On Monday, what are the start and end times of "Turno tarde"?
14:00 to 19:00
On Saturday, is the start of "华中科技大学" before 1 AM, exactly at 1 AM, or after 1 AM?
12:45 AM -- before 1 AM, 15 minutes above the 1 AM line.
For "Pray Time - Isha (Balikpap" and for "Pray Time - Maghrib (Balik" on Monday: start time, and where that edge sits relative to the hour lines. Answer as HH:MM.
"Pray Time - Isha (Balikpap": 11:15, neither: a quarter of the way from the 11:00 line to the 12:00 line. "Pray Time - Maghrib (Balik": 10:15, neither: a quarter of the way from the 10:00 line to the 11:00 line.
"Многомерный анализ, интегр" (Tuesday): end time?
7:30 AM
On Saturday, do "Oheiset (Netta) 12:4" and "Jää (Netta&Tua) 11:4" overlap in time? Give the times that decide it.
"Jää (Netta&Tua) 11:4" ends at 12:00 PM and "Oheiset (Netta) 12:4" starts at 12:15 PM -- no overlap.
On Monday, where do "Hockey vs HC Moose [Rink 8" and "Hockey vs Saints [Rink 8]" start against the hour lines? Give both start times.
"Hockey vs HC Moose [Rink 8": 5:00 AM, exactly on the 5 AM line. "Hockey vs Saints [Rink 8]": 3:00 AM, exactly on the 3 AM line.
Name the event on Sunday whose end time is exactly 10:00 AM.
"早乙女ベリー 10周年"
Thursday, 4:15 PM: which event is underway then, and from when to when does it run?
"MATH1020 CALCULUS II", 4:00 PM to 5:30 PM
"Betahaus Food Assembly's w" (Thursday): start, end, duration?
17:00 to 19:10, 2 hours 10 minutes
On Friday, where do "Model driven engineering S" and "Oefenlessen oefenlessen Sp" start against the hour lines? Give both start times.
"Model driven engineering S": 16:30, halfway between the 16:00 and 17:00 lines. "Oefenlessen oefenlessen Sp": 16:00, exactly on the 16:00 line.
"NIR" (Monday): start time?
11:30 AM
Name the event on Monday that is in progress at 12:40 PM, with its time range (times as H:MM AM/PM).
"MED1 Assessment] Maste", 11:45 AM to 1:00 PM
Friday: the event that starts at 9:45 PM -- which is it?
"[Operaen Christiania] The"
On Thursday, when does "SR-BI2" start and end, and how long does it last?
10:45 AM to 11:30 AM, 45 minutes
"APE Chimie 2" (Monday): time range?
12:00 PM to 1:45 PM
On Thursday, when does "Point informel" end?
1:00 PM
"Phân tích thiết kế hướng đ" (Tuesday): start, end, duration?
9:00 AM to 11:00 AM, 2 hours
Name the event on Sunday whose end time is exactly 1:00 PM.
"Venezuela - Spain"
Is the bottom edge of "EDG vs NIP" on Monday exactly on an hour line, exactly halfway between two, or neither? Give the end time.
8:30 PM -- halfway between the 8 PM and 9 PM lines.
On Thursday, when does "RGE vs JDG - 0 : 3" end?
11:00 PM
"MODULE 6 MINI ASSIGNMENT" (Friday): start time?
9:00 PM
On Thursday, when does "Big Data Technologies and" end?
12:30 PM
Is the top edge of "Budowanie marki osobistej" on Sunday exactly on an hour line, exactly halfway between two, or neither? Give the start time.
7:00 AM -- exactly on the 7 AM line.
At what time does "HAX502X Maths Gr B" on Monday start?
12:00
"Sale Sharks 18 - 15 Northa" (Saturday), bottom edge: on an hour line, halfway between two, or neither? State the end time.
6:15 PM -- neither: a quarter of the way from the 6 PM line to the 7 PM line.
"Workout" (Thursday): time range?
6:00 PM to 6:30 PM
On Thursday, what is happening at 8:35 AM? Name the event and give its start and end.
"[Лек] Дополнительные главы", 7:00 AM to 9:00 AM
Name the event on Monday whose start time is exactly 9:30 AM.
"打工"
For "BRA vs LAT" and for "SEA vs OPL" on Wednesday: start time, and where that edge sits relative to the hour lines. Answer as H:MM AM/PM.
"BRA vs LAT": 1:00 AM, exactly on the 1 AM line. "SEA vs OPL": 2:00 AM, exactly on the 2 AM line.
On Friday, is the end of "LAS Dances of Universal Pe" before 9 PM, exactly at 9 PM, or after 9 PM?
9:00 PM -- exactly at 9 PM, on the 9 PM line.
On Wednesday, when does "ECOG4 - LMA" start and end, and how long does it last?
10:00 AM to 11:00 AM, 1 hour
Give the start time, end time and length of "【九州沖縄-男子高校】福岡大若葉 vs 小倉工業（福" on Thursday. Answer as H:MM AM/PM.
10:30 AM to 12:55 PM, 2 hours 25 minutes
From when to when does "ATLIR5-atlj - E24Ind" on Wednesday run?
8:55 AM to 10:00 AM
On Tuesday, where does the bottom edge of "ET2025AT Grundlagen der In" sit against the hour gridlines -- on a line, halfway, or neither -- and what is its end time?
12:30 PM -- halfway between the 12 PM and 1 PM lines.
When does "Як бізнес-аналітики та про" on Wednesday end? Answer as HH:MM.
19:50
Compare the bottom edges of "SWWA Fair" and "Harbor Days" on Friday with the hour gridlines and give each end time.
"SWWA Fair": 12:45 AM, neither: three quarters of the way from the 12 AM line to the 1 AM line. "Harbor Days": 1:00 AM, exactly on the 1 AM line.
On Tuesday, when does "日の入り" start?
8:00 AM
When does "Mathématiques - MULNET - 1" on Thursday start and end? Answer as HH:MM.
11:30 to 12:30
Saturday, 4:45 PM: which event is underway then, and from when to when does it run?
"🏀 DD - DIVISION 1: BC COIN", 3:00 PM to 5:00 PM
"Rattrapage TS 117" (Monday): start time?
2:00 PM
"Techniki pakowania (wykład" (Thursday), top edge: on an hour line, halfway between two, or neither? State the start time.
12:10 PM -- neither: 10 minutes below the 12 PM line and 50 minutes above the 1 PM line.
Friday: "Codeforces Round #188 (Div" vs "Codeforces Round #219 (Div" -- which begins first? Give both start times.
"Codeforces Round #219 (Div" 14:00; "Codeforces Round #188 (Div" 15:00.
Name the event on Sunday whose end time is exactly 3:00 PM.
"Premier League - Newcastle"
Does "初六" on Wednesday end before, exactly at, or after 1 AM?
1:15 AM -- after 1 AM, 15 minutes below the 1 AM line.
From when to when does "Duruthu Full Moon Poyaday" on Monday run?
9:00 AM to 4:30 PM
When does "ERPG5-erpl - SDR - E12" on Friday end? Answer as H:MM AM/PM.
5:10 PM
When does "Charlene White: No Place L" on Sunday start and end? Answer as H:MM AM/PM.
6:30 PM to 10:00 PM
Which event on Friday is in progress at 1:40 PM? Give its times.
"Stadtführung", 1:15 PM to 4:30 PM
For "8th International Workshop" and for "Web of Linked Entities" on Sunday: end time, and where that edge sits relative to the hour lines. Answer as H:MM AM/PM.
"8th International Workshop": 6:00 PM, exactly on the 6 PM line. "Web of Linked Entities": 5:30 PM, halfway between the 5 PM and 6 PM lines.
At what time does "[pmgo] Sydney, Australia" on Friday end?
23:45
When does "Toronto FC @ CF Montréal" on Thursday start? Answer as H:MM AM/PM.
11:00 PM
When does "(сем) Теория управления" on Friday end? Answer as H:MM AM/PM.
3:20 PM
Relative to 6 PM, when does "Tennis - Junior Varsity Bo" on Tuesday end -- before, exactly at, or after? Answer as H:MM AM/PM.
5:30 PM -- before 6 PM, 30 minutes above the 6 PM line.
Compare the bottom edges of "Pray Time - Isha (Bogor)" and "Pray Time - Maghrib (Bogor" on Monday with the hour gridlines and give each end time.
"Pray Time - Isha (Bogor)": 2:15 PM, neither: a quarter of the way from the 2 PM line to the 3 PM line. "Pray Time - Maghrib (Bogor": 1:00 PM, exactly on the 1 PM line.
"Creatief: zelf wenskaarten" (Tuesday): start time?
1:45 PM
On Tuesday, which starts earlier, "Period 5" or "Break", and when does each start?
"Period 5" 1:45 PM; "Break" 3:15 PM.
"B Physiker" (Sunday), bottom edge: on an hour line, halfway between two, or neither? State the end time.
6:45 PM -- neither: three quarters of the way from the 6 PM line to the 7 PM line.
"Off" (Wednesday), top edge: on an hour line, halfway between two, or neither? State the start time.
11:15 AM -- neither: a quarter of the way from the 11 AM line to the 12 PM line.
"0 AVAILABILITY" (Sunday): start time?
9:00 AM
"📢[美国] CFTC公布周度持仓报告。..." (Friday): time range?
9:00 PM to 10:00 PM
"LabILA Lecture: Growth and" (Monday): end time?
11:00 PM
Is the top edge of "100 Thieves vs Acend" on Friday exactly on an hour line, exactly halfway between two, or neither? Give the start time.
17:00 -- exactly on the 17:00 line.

## What is required
Please reproduce the entries above verbatim, from their first line up to and including the line with "-- no overlap.".

## Solution below
On Monday, what are the start and end times of "Turno tarde"?
14:00 to 19:00
On Saturday, is the start of "华中科技大学" before 1 AM, exactly at 1 AM, or after 1 AM?
12:45 AM -- before 1 AM, 15 minutes above the 1 AM line.
For "Pray Time - Isha (Balikpap" and for "Pray Time - Maghrib (Balik" on Monday: start time, and where that edge sits relative to the hour lines. Answer as HH:MM.
"Pray Time - Isha (Balikpap": 11:15, neither: a quarter of the way from the 11:00 line to the 12:00 line. "Pray Time - Maghrib (Balik": 10:15, neither: a quarter of the way from the 10:00 line to the 11:00 line.
"Многомерный анализ, интегр" (Tuesday): end time?
7:30 AM
On Saturday, do "Oheiset (Netta) 12:4" and "Jää (Netta&Tua) 11:4" overlap in time? Give the times that decide it.
"Jää (Netta&Tua) 11:4" ends at 12:00 PM and "Oheiset (Netta) 12:4" starts at 12:15 PM -- no overlap.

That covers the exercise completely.